The other choice for large files is to rely on replication that's built in to the application itself. MySql has replication mechanisms but not all applications do. In addition, these replication devices have pitfalls of their own. What happens when a transaction fails to complete on a slave node? Generally, replication will stop and wait for you to manually resolve the problem. Will you be notified? It's possible but probably not unless you setup a special facility for this. If the slave node is now out of sync, can it be re-synced? Again, probably not. The slave needs to be re-created from a fresh copy of the master database, and replication restarted from a known point. If this happens frequently it can be very time consuming. Can you be certain that the slaves are identical to the master? After all, it is not a copy per se, but a set of data on another server that is supposed to have undergone the same transactions as the master. You can check externally to make sure they are identical, but this is not built in and over time divergence due to missed or failed transactions is a real administrative concern. All of these issues need to be considered when you are trying to decide the best way to implement database or large file replication.
Small Files
Small and / or rarely changing files require an entirely different set of strategies. As a general rule rsync and other asynchronous methods are very efficient in this case. Say you have a thousand smaller files and you randomly change 20 of them. Because everything is local and low overhead, the writes are fast and the filesystems are simple. Rsync will see very quickly that 980 of the files have not changed and that only 20 need to be updated. It will calculate the differences in those 20--which is very fast because they are small--and send them to the replication partner. The differences will be applied and the mirror will be updated.

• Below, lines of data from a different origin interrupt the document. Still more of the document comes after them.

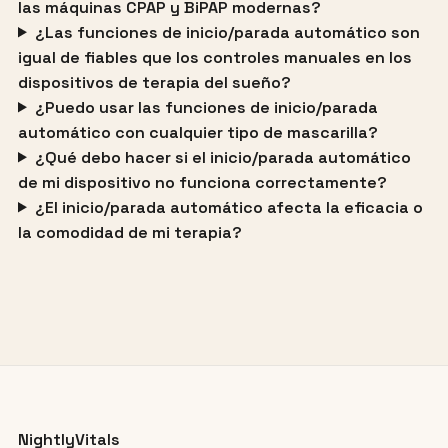
las máquinas CPAP y BiPAP modernas?
¿Las funciones de inicio/parada automático son
igual de fiables que los controles manuales en los
dispositivos de terapia del sueño?
¿Puedo usar las funciones de inicio/parada
automático con cualquier tipo de mascarilla?
¿Qué debo hacer si el inicio/parada automático
de mi dispositivo no funciona correctamente?
¿El inicio/parada automático afecta la eficacia o
la comodidad de mi terapia?
NightlyVitals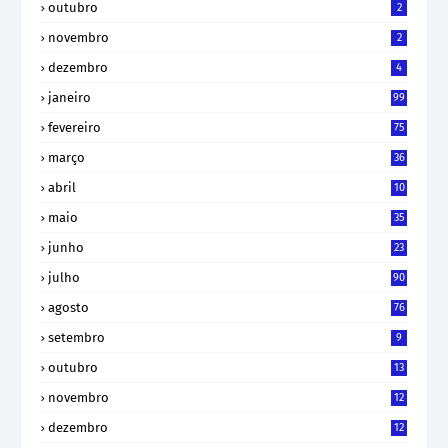
outubro
2
novembro
2
dezembro
4
janeiro
99
fevereiro
75
março
36
abril
10
maio
35
junho
23
julho
90
agosto
76
setembro
9
outubro
13
novembro
12
dezembro
12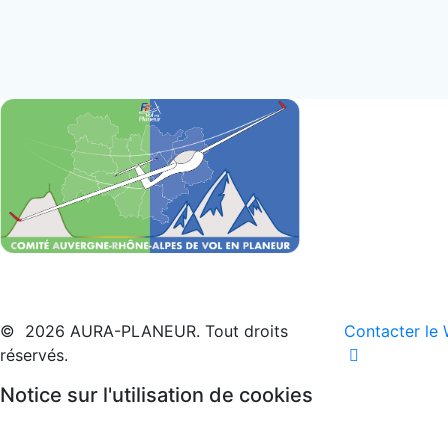
© 2026 AURA-PLANEUR. Tout droits
Contacter le
réservés.
Notice sur l'utilisation de cookies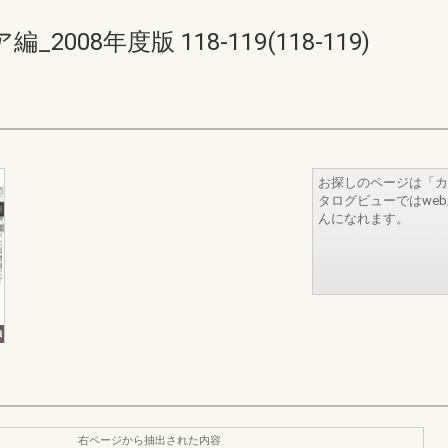
08年度版 118-119(118-119)
お探しのページは「カ
タログビューではwe
んになれます。
右ページから抽出された内容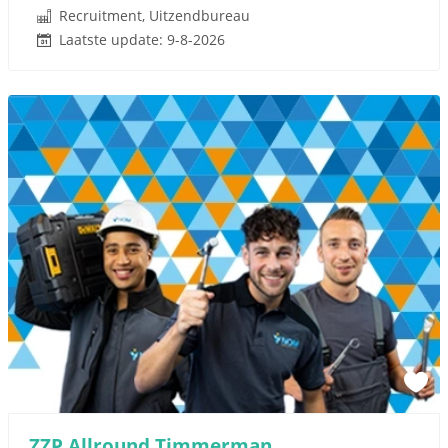
Recruitment, Uitzendbureau
Laatste update: 9-8-2026
ZZP Allround Timmerman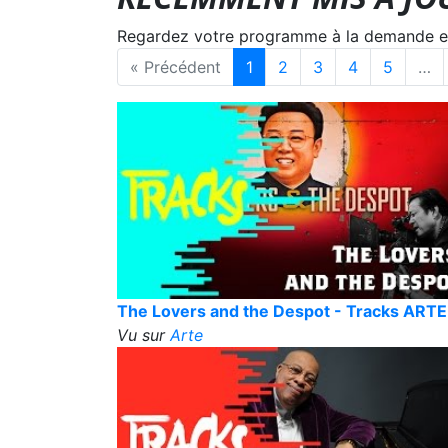
Regardez votre programme à la demande en s
« Précédent
1
2
3
4
5
…
The Lovers and the Despot - Tracks ARTE
Vu sur
Arte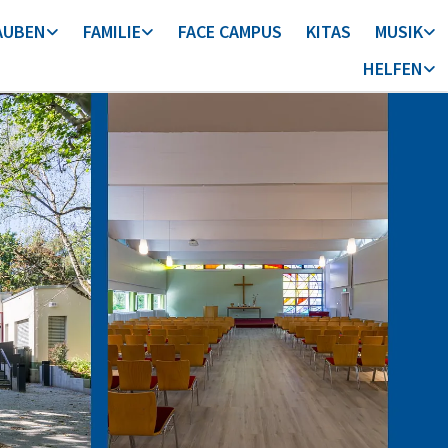
AUBEN
FAMILIE
FACE CAMPUS
KITAS
MUSIK
HELFEN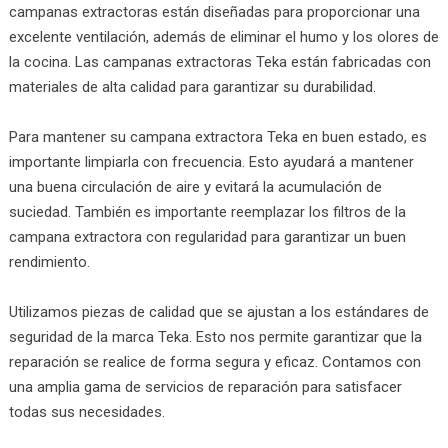
campanas extractoras están diseñadas para proporcionar una
excelente ventilación, además de eliminar el humo y los olores de
la cocina. Las campanas extractoras Teka están fabricadas con
materiales de alta calidad para garantizar su durabilidad.
Para mantener su campana extractora Teka en buen estado, es
importante limpiarla con frecuencia. Esto ayudará a mantener
una buena circulación de aire y evitará la acumulación de
suciedad. También es importante reemplazar los filtros de la
campana extractora con regularidad para garantizar un buen
rendimiento.
Utilizamos piezas de calidad que se ajustan a los estándares de
seguridad de la marca Teka. Esto nos permite garantizar que la
reparación se realice de forma segura y eficaz. Contamos con
una amplia gama de servicios de reparación para satisfacer
todas sus necesidades.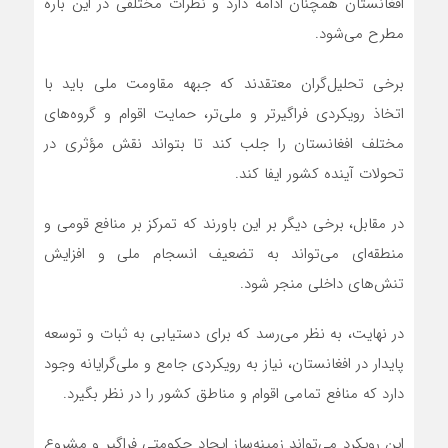
افغانستان همچنان ادامه دارد و نظرات مختلفی در این باره
مطرح می‌شود.
برخی تحلیل‌گران معتقدند که جبهه مقاومت ملی باید با
اتخاذ رویکردی فراگیرتر و ملی‌تر، حمایت اقوام و گروه‌های
مختلف افغانستان را جلب کند تا بتواند نقش مؤثری در
تحولات آینده کشور ایفا کند.
در مقابل، برخی دیگر بر این باورند که تمرکز بر منافع قومی و
منطقه‌ای می‌تواند به تضعیف انسجام ملی و افزایش
تنش‌های داخلی منجر شود.
در نهایت، به نظر می‌رسد که برای دستیابی به ثبات و توسعه
پایدار در افغانستان، نیاز به رویکردی جامع و ملی‌گرایانه وجود
دارد که منافع تمامی اقوام و مناطق کشور را در نظر بگیرد.
این رویکرد می‌تواند زمینه‌ساز ایجاد حکومتی فراگیر و مشروع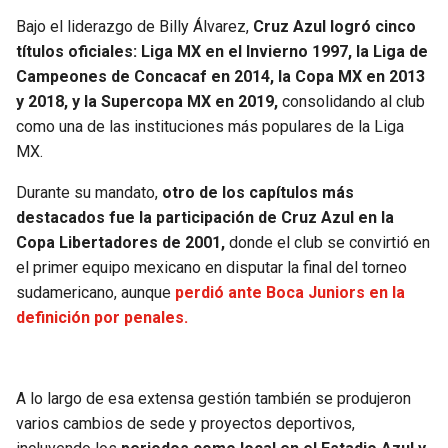
Bajo el liderazgo de Billy Álvarez,
Cruz Azul logró cinco
títulos oficiales: Liga MX en el Invierno 1997, la Liga de
Campeones de Concacaf en 2014, la Copa MX en 2013
y 2018, y la Supercopa MX en 2019,
consolidando al club
como una de las instituciones más populares de la Liga
MX.
Durante su mandato,
otro de los capítulos más
destacados fue la participación de Cruz Azul en la
Copa Libertadores de 2001,
donde el club se convirtió en
el primer equipo mexicano en disputar la final del torneo
sudamericano, aunque
perdió ante Boca Juniors en la
definición por penales.
A lo largo de esa extensa gestión también se produjeron
varios cambios de sede y proyectos deportivos,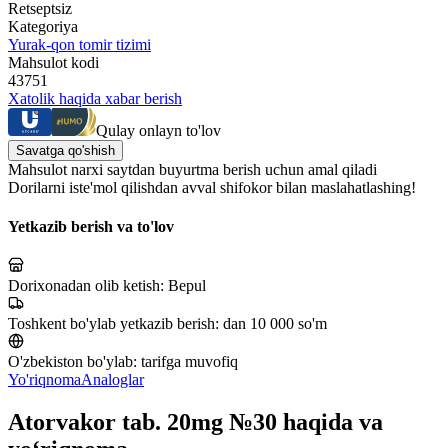
Retseptsiz
Kategoriya
Yurak-qon tomir tizimi
Mahsulot kodi
43751
Xatolik haqida xabar berish
Qulay onlayn to'lov
Savatga qo'shish
Mahsulot narxi saytdan buyurtma berish uchun amal qiladi
Dorilarni iste'mol qilishdan avval shifokor bilan maslahatlashing!
Yetkazib berish va to'lov
Dorixonadan olib ketish:
Bepul
Toshkent bo'ylab yetkazib berish:
dan 10 000 so'm
O'zbekiston bo'ylab:
tarifga muvofiq
Yo'riqnoma
Analoglar
Atorvakor tab. 20mg №30 haqida va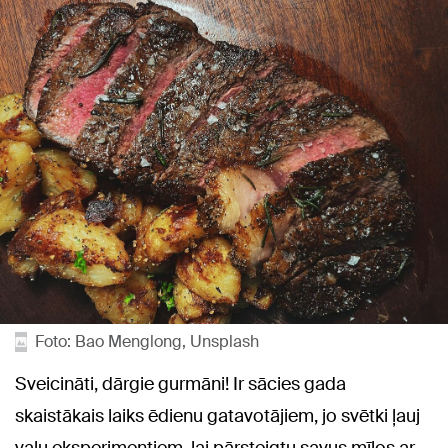
Foto: Bao Menglong, Unsplash
Sveicināti, dārgie gurmāni! Ir sācies gada
skaistākais laiks ēdienu gatavotājiem, jo svētki ļauj
vaļu eksperimentiem, lai pārsteigtu savus mīļos ar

Asynchronous replication is probably the method of choice here because it is the simplest effective solution. The overhead of a cluster filesystem is not likely to be worth the tradeoff in speed and cost, unless those issues are unimportant in your environment or unless you need both copies of the mirror to be identical in real time. This situation where there are large numbers of small and relatively static files is commonly seen in fileservers and web servers. In fact, whenever you download something from the Internet you may notice that it comes from one of many "mirror" sites that all have a copy of the same file. A nightly rsync is the traditional way that these mirrors are maintained. If a new file is to be made available, the web developer will upload it to a master server and every night the slave servers will use rsync to update their copies of the available files. The next morning, all the mirrors will be identical thanks to asynchronous replication.
Conclusion
When choosing the best data replication method for your particular situation, there are two things that must take center stage. First, understand the strengths and weaknesses of asynchronous and synchronous replication. Asynchronous replication is fast and simple, but does not replicate in real time and thus cannot guarantee identical sets of data at the moment of failover. Speed and ease of implementation are prioritized. Synchronous replication always guarantees identical data sets, but it's usually much slower and possibly expensive. This method prioritizes data integrity above all else.
Second, think about the kind of data you are going to be replicating. This could determine that only one method or the other will be practical. If large database files need to be replicated then a synchronous cluster filesystem or application specific tool is likely to be the best choice. If you have mostly small files or large files that rarely if ever change, asynchronous replication may have the edge by virtue of its speed and simplicity.